El día que anunciaron todo, entendí que no podría sobrevivir.
Iluso pensar que tuve la oportunidad cuando las cosas eran muy propicias, tenía la mejor época, tenía las oportunidades, pero no tenía la confianza. Ahora estoy en casa, soñando con el fin de la espera, suplicando poder llegar a tiempo, para verte otra vez, aunque mis esperanzas sean nulas, llena de dudas.
Fui a la plaza más cercana que encontré. Allí sin querer, empecé a soltar lágrimas. Me expuse mucho estando allí, pero nada importaba.
Volviendo a casa, observé como a un señor mayor le costaba llegar a la suya, cargado con provisiones. Lo ayudé a llegar, y noté que él estaba fatigado, estaba sufriendo, apenas podía hablar y tosía a ratos; «No es país para viejos» Me dijo.
Los días pasaron, las semanas transcurrieron sin saber qué hacer, sin saber a quién acudir. Pero teniendo claro que, cuando se acabara todo esto, me sinceraría con ella. Esta cuarentena me hizo reflexionar en lo corta que es la vida. No hay que perder un segundo.
Faltaban unas horas, unas malditas horas que se hacían eternas. Apenas tenía fuerzas, cada vez me sentía mal, pero me rehusaba a rendirme. Con un poco de esfuerzo la llamé por el teléfono, diciéndole que teníamos que hablar, que iría en un rato; «Te espero» me dijo, asentí y corte.

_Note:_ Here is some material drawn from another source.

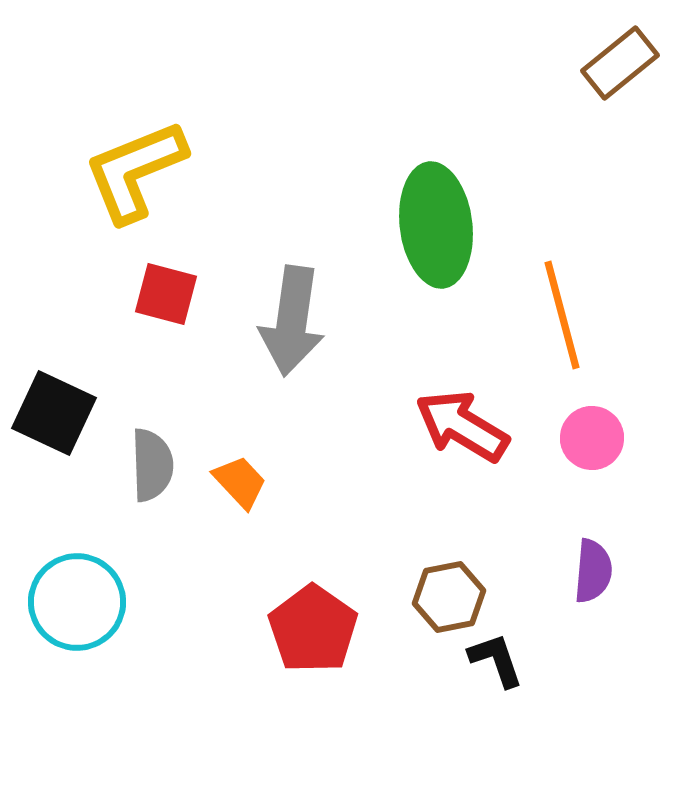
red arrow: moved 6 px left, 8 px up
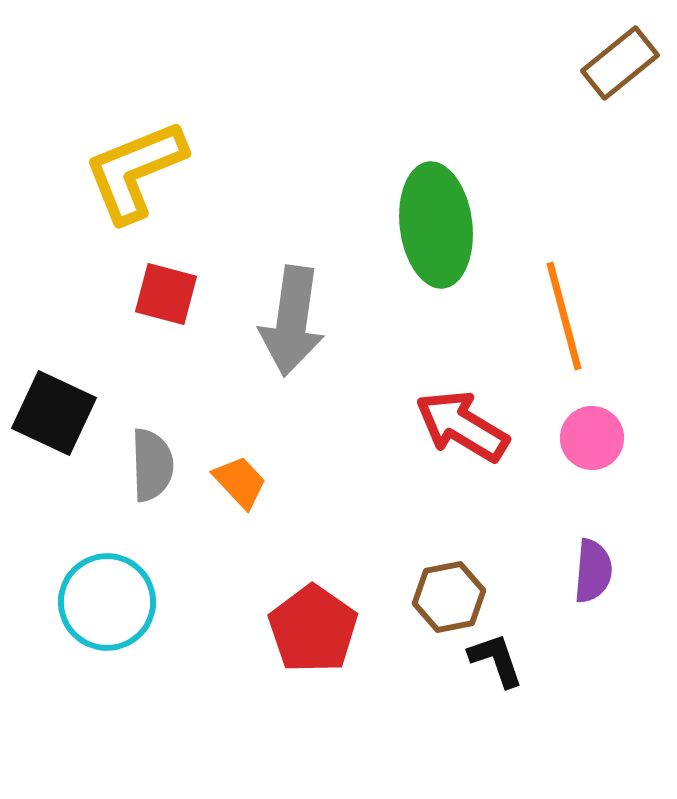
orange line: moved 2 px right, 1 px down
cyan circle: moved 30 px right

Salí a la calle, había terminado todo. Corrí lo más que pude, no era suficiente. Me tropecé con una persona que estaba en el suelo, no le di importancia hasta que vi a muchos en ese mismo estado, saliendo de sus casas y desplomándose para nunca volverse a levantar.
Seguí corriendo, pensando solamente en llegar. Ya estaba a una cuadra, tenía preparado todo lo que le iba a decir. Había practicado todo este tiempo, estuve tan cerca de su puerta y la vi, estaba tan hermosa como la recordaba, había valido la pena haber aguantado para verla una vez más, así que sonreí y me desplomé, viendo como ella se acercaba corriendo hacia mí, y cerré mis ojos, feliz de haber cumplido la espera.